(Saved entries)
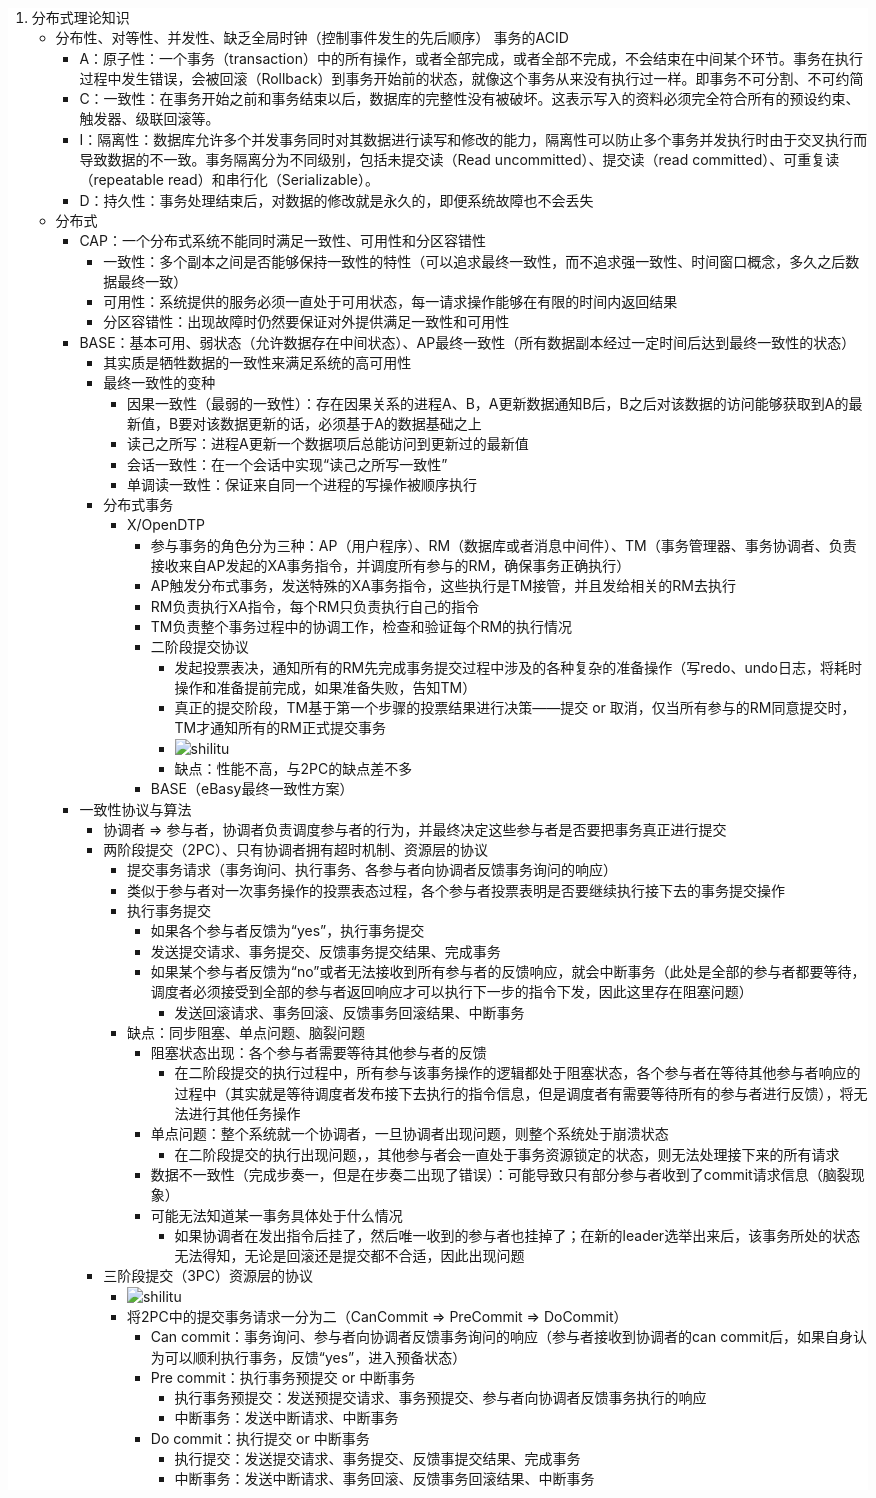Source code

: 1. 分布式理论知识
    - 分布性、对等性、并发性、缺乏全局时钟（控制事件发生的先后顺序）
事务的ACID
        - A：原子性：一个事务（transaction）中的所有操作，或者全部完成，或者全部不完成，不会结束在中间某个环节。事务在执行过程中发生错误，会被回滚（Rollback）到事务开始前的状态，就像这个事务从来没有执行过一样。即事务不可分割、不可约简
        - C：一致性：在事务开始之前和事务结束以后，数据库的完整性没有被破坏。这表示写入的资料必须完全符合所有的预设约束、触发器、级联回滚等。
        - I：隔离性：数据库允许多个并发事务同时对其数据进行读写和修改的能力，隔离性可以防止多个事务并发执行时由于交叉执行而导致数据的不一致。事务隔离分为不同级别，包括未提交读（Read uncommitted）、提交读（read committed）、可重复读（repeatable read）和串行化（Serializable）。
        - D：持久性：事务处理结束后，对数据的修改就是永久的，即便系统故障也不会丢失
    - 分布式
        - CAP：一个分布式系统不能同时满足一致性、可用性和分区容错性
            - 一致性：多个副本之间是否能够保持一致性的特性（可以追求最终一致性，而不追求强一致性、时间窗口概念，多久之后数据最终一致）
            - 可用性：系统提供的服务必须一直处于可用状态，每一请求操作能够在有限的时间内返回结果
            - 分区容错性：出现故障时仍然要保证对外提供满足一致性和可用性
        - BASE：基本可用、弱状态（允许数据存在中间状态）、AP最终一致性（所有数据副本经过一定时间后达到最终一致性的状态）
            - 其实质是牺牲数据的一致性来满足系统的高可用性
            - 最终一致性的变种
                - 因果一致性（最弱的一致性）：存在因果关系的进程A、B，A更新数据通知B后，B之后对该数据的访问能够获取到A的最新值，B要对该数据更新的话，必须基于A的数据基础之上
                - 读己之所写：进程A更新一个数据项后总能访问到更新过的最新值
                - 会话一致性：在一个会话中实现“读己之所写一致性”
                - 单调读一致性：保证来自同一个进程的写操作被顺序执行
            - 分布式事务
                - X/OpenDTP
                    - 参与事务的角色分为三种：AP（用户程序）、RM（数据库或者消息中间件）、TM（事务管理器、事务协调者、负责接收来自AP发起的XA事务指令，并调度所有参与的RM，确保事务正确执行）
                    - AP触发分布式事务，发送特殊的XA事务指令，这些执行是TM接管，并且发给相关的RM去执行
                    - RM负责执行XA指令，每个RM只负责执行自己的指令
                    - TM负责整个事务过程中的协调工作，检查和验证每个RM的执行情况
                    - 二阶段提交协议
                        - 发起投票表决，通知所有的RM先完成事务提交过程中涉及的各种复杂的准备操作（写redo、undo日志，将耗时操作和准备提前完成，如果准备失败，告知TM）
                        - 真正的提交阶段，TM基于第一个步骤的投票结果进行决策——提交 or 取消，仅当所有参与的RM同意提交时，TM才通知所有的RM正式提交事务
                        - ![shilitu](https://github.com/chuntaojun/Java_Note/blob/master/distribution/image/52A0202D-A29F-5248-8AC3-2C003286B482.png)
                        - 缺点：性能不高，与2PC的缺点差不多
                    - BASE（eBasy最终一致性方案）
        - 一致性协议与算法
            - 协调者 => 参与者，协调者负责调度参与者的行为，并最终决定这些参与者是否要把事务真正进行提交
            - 两阶段提交（2PC）、只有协调者拥有超时机制、资源层的协议
                - 提交事务请求（事务询问、执行事务、各参与者向协调者反馈事务询问的响应）
                - 类似于参与者对一次事务操作的投票表态过程，各个参与者投票表明是否要继续执行接下去的事务提交操作
                - 执行事务提交
                    - 如果各个参与者反馈为“yes”，执行事务提交
                    - 发送提交请求、事务提交、反馈事务提交结果、完成事务
                    - 如果某个参与者反馈为“no”或者无法接收到所有参与者的反馈响应，就会中断事务（此处是全部的参与者都要等待，调度者必须接受到全部的参与者返回响应才可以执行下一步的指令下发，因此这里存在阻塞问题）
                        - 发送回滚请求、事务回滚、反馈事务回滚结果、中断事务
                - 缺点：同步阻塞、单点问题、脑裂问题
                    - 阻塞状态出现：各个参与者需要等待其他参与者的反馈
                        - 在二阶段提交的执行过程中，所有参与该事务操作的逻辑都处于阻塞状态，各个参与者在等待其他参与者响应的过程中（其实就是等待调度者发布接下去执行的指令信息，但是调度者有需要等待所有的参与者进行反馈），将无法进行其他任务操作
                    - 单点问题：整个系统就一个协调者，一旦协调者出现问题，则整个系统处于崩溃状态
                        - 在二阶段提交的执行出现问题，，其他参与者会一直处于事务资源锁定的状态，则无法处理接下来的所有请求
                    - 数据不一致性（完成步奏一，但是在步奏二出现了错误）：可能导致只有部分参与者收到了commit请求信息（脑裂现象）
                    - 可能无法知道某一事务具体处于什么情况
                        - 如果协调者在发出指令后挂了，然后唯一收到的参与者也挂掉了；在新的leader选举出来后，该事务所处的状态无法得知，无论是回滚还是提交都不合适，因此出现问题
            - 三阶段提交（3PC）资源层的协议
                - ![shilitu](https://github.com/chuntaojun/Java_Note/blob/master/distribution/image/219B1286-B897-9C44-96BF-C4580BE93410.png)
                - 将2PC中的提交事务请求一分为二（CanCommit => PreCommit => DoCommit）
                    - Can commit：事务询问、参与者向协调者反馈事务询问的响应（参与者接收到协调者的can commit后，如果自身认为可以顺利执行事务，反馈“yes”，进入预备状态）
                    - Pre commit：执行事务预提交 or 中断事务
                        - 执行事务预提交：发送预提交请求、事务预提交、参与者向协调者反馈事务执行的响应
                        - 中断事务：发送中断请求、中断事务
                    - Do commit：执行提交 or 中断事务
                        - 执行提交：发送提交请求、事务提交、反馈事提交结果、完成事务
                        - 中断事务：发送中断请求、事务回滚、反馈事务回滚结果、中断事务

(What you are asked to do):
Please return the lines above that run from the line containing "- 缺点：性能不高，与2PC" to the line containing "- 类似于参与者对一次事务操", inclusive, exactly and with no other lines.

(Answer to this task):
                        - 缺点：性能不高，与2PC的缺点差不多
                    - BASE（eBasy最终一致性方案）
        - 一致性协议与算法
            - 协调者 => 参与者，协调者负责调度参与者的行为，并最终决定这些参与者是否要把事务真正进行提交
            - 两阶段提交（2PC）、只有协调者拥有超时机制、资源层的协议
                - 提交事务请求（事务询问、执行事务、各参与者向协调者反馈事务询问的响应）
                - 类似于参与者对一次事务操作的投票表态过程，各个参与者投票表明是否要继续执行接下去的事务提交操作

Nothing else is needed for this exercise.